My rating: 4 of 5 stars
Long form suits Ann Rule a good deal better, as does having an agenda. There's a reason she's writing about Jerry Brudos, and that reason informs her story-telling.
Her reason, of course, is the same reason that makes The Stranger Beside Me: Ted Bundy The Shocking Inside Story compelling: educating her readers, specifically her young female readers, on the existence of men like Brudos, on the fact that you can't protect yourself from them by being "good" (or "bad," for that matter), and that if one targets you, cooperation almost certainly means your death.

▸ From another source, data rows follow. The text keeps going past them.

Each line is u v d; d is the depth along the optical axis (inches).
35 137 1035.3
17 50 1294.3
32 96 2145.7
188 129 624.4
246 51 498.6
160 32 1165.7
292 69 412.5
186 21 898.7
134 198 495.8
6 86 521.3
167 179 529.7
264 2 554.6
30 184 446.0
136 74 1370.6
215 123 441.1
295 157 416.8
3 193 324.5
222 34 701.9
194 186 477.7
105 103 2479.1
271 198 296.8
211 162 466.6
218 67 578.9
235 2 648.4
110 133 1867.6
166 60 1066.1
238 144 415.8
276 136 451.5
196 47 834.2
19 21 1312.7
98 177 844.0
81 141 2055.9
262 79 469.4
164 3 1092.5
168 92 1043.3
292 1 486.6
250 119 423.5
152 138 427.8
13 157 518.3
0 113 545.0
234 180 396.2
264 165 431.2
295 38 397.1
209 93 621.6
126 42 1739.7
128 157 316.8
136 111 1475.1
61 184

Good girls who cooperate are exactly what a man like Brudos wants; it makes them easy prey.
The most horrifying thing about Jerry Brudos is that I'd never heard of him, that there are so many serial killers like him that his name doesn't hold a charge. (The dubious upside to this observation is that it would have infuriated him, Brudos, like others of his ilk, having had a poisonously swollen ego.) If you are interested in serial killers, this is a good case study, clearly written and compelling and, as she quoted from Ted Bundy's letters, she quotes from Brudos' petitions and appeals written in prison--that kind of primary evidence, when available, is certainly the quickest way to get a visceral understanding of how someone like this thinks.
I'm interested in true crime as a genre. This is a good example of how to tell a no-frills story cleanly and concisely. It would be a good choice for representing Ann Rule in a class on twentieth-century American true crime writing.
View all my reviews
N.b., this is the 201st nonfiction book I've reviewed under the unread book challenge tag.